Description of the task: Copy out every text line in the rows below word for word, from kingdom through common name, and leave out the pictures.

[Stored items]
---*---
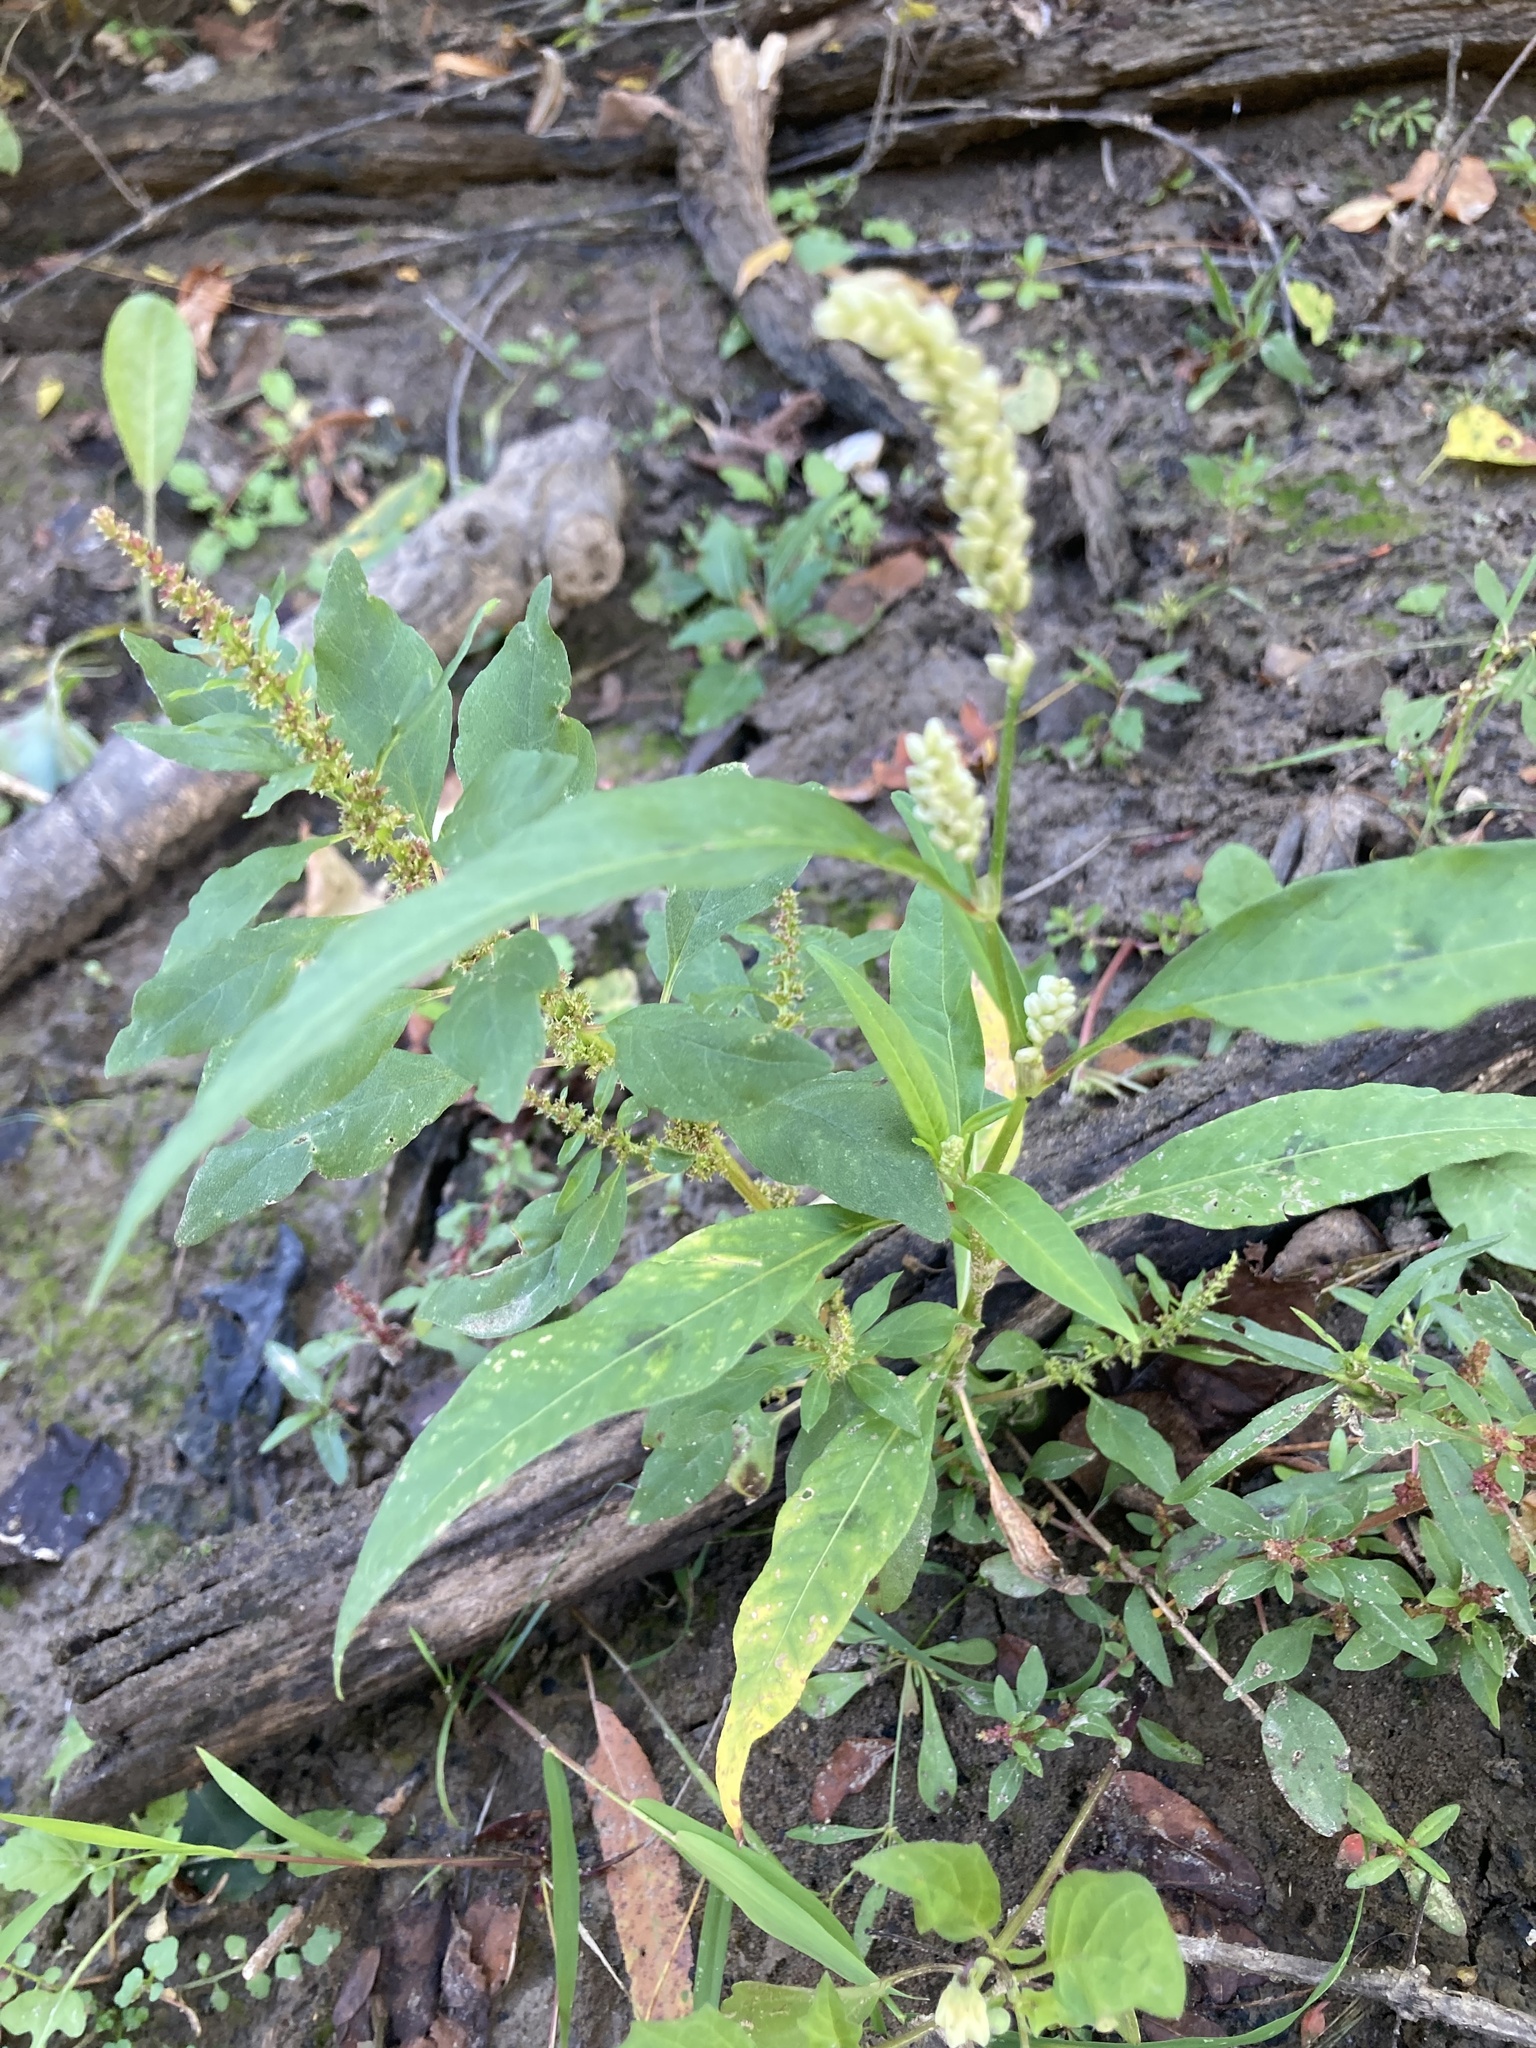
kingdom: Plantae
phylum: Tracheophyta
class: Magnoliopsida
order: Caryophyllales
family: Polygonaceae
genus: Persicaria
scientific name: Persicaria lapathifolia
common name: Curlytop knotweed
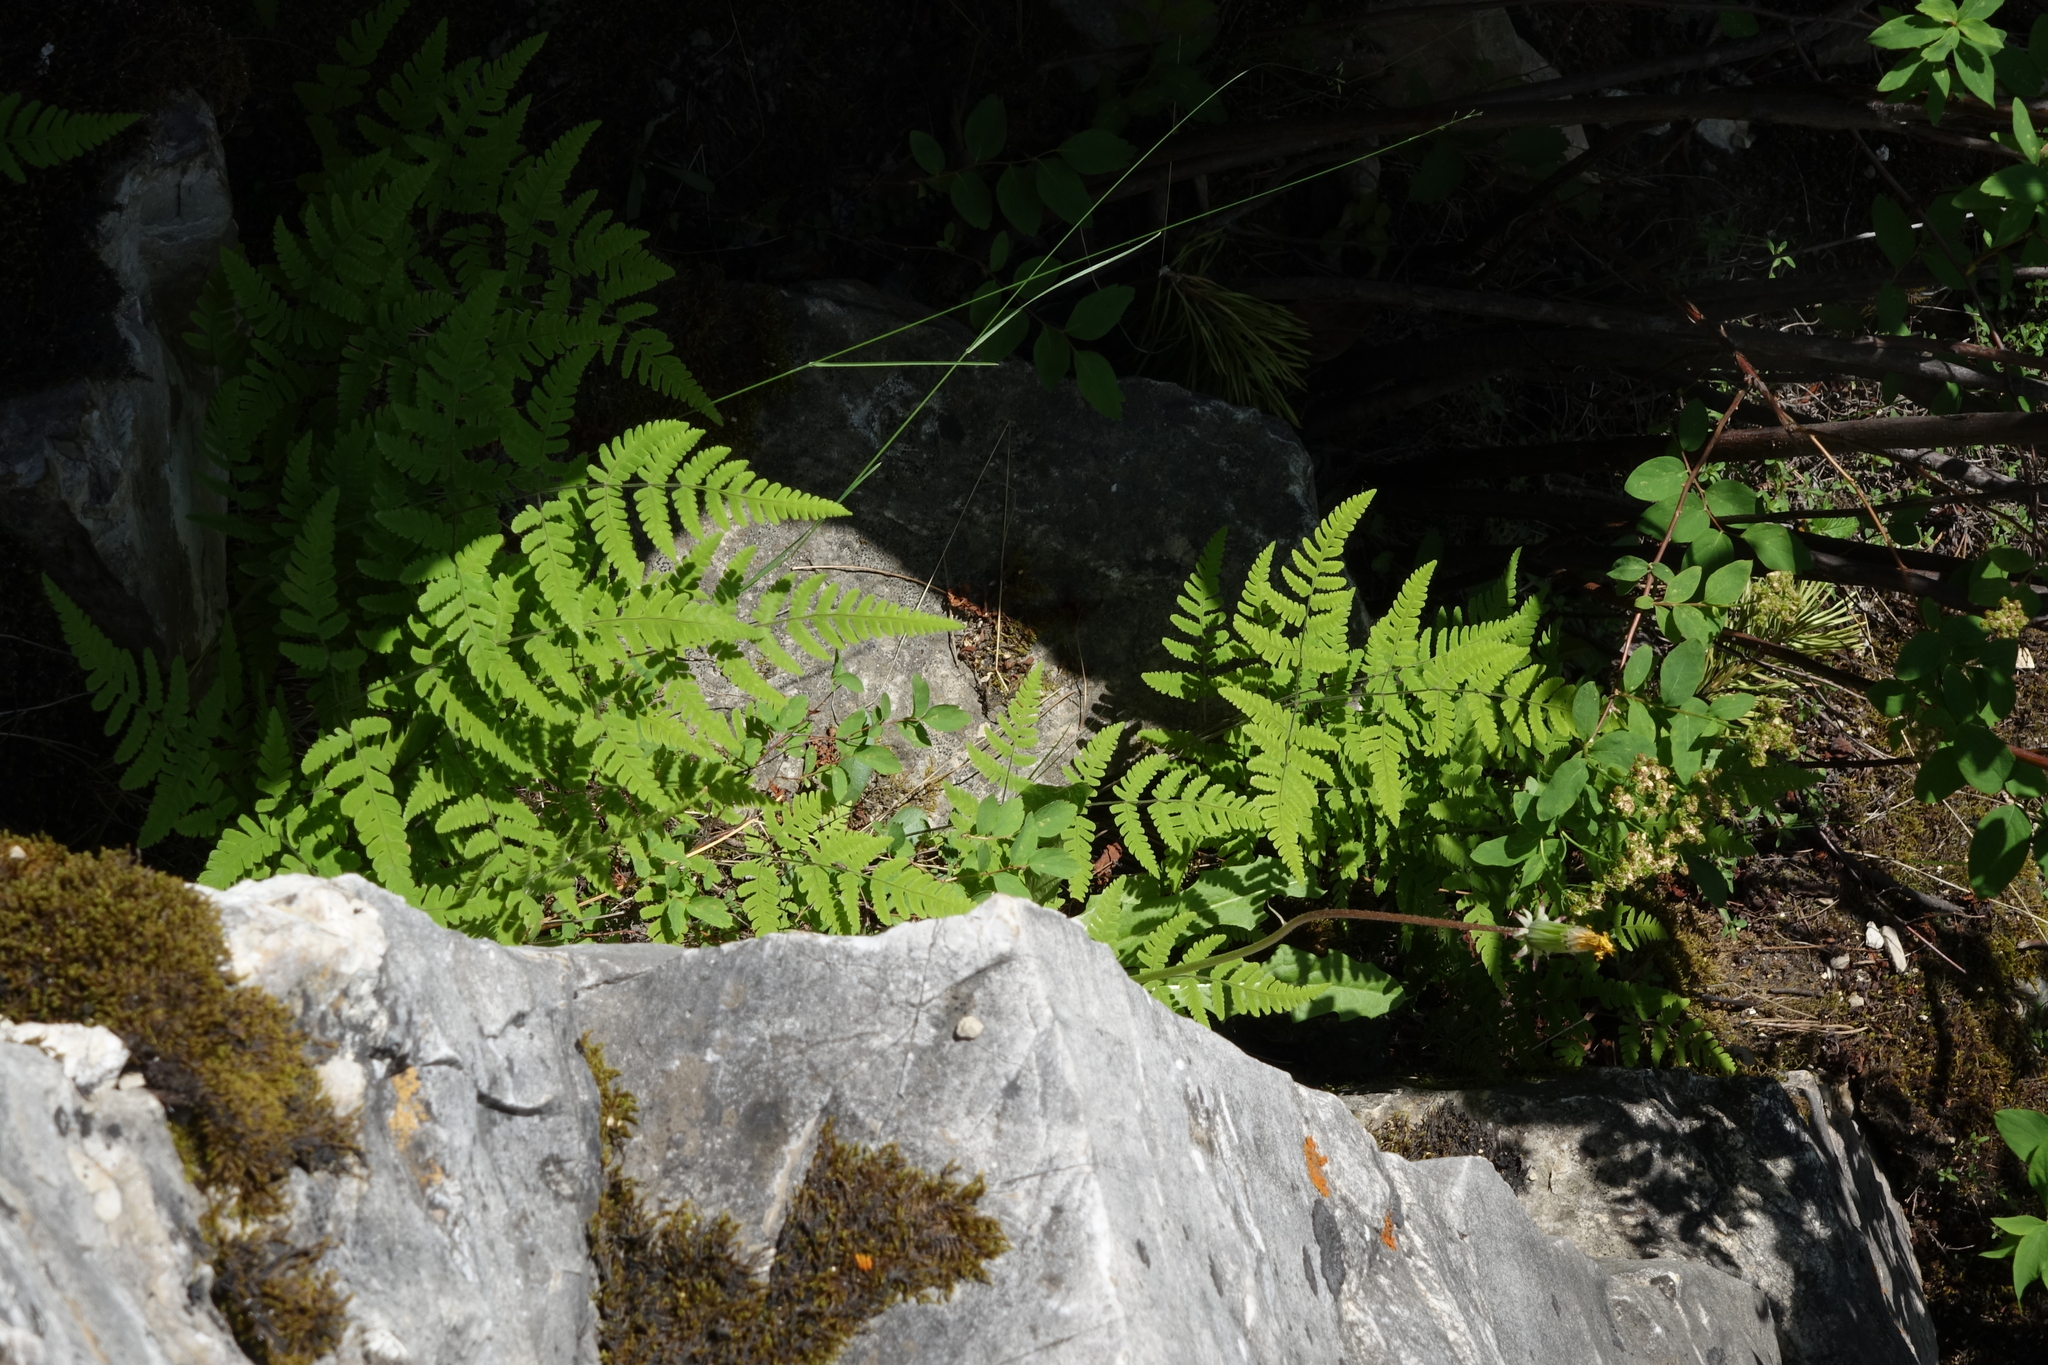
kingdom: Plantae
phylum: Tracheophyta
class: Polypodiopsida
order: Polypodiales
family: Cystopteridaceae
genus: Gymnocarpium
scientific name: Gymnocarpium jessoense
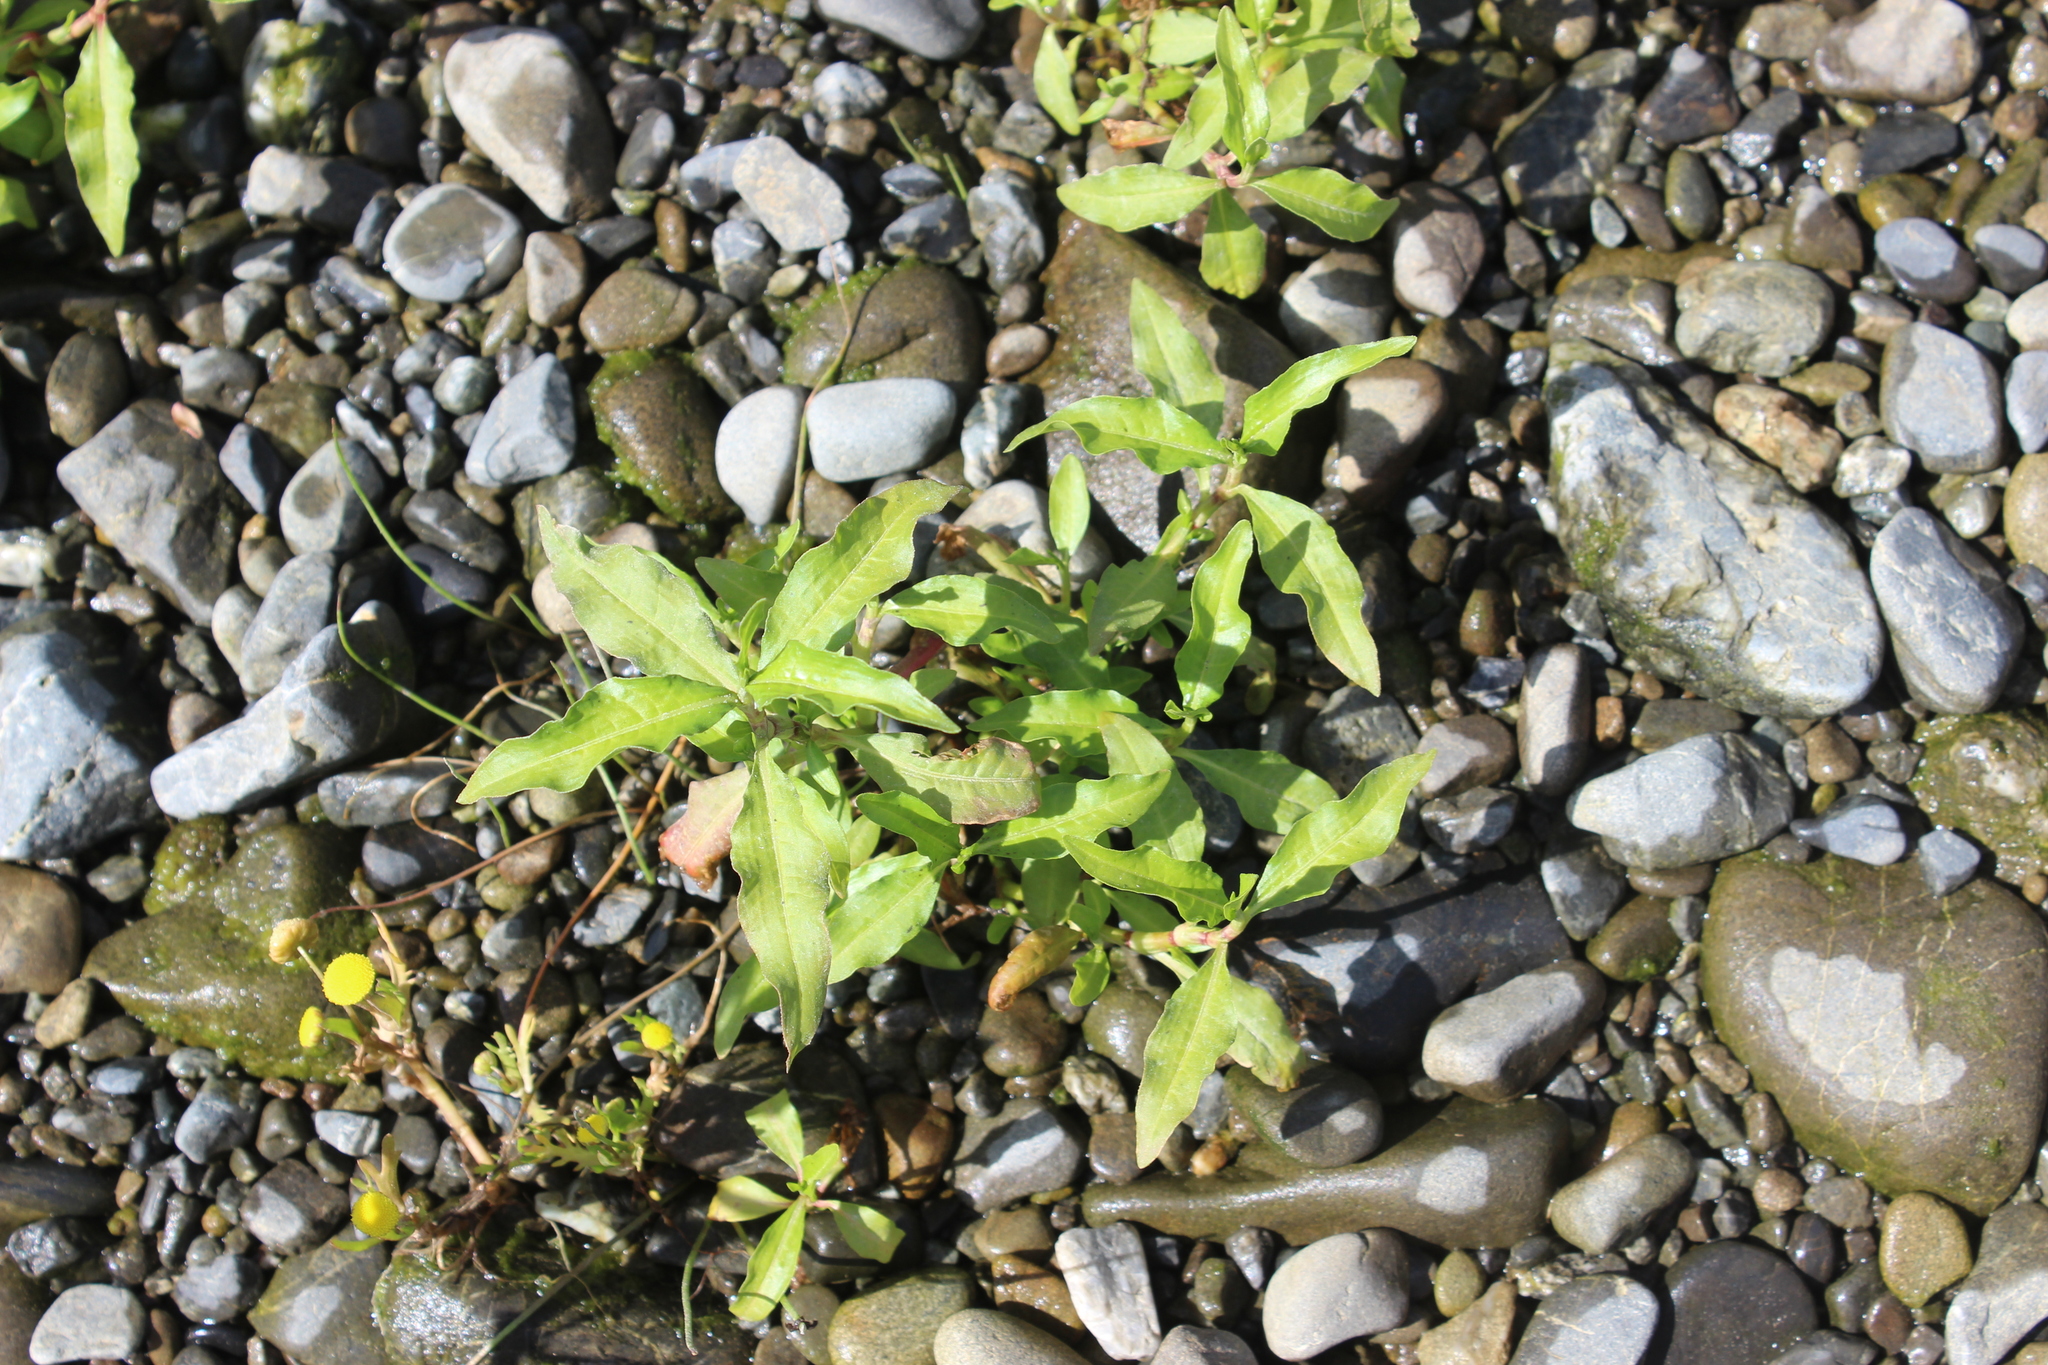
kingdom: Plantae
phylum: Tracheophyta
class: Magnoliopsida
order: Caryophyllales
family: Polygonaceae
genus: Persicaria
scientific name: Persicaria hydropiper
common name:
---*---
Solution for this task:
kingdom: Plantae
phylum: Tracheophyta
class: Magnoliopsida
order: Caryophyllales
family: Polygonaceae
genus: Persicaria
scientific name: Persicaria lapathifolia
common name: Curlytop knotweed
kingdom: Plantae
phylum: Tracheophyta
class: Polypodiopsida
order: Polypodiales
family: Cystopteridaceae
genus: Gymnocarpium
scientific name: Gymnocarpium jessoense
kingdom: Plantae
phylum: Tracheophyta
class: Magnoliopsida
order: Caryophyllales
family: Polygonaceae
genus: Persicaria
scientific name: Persicaria hydropiper
common name:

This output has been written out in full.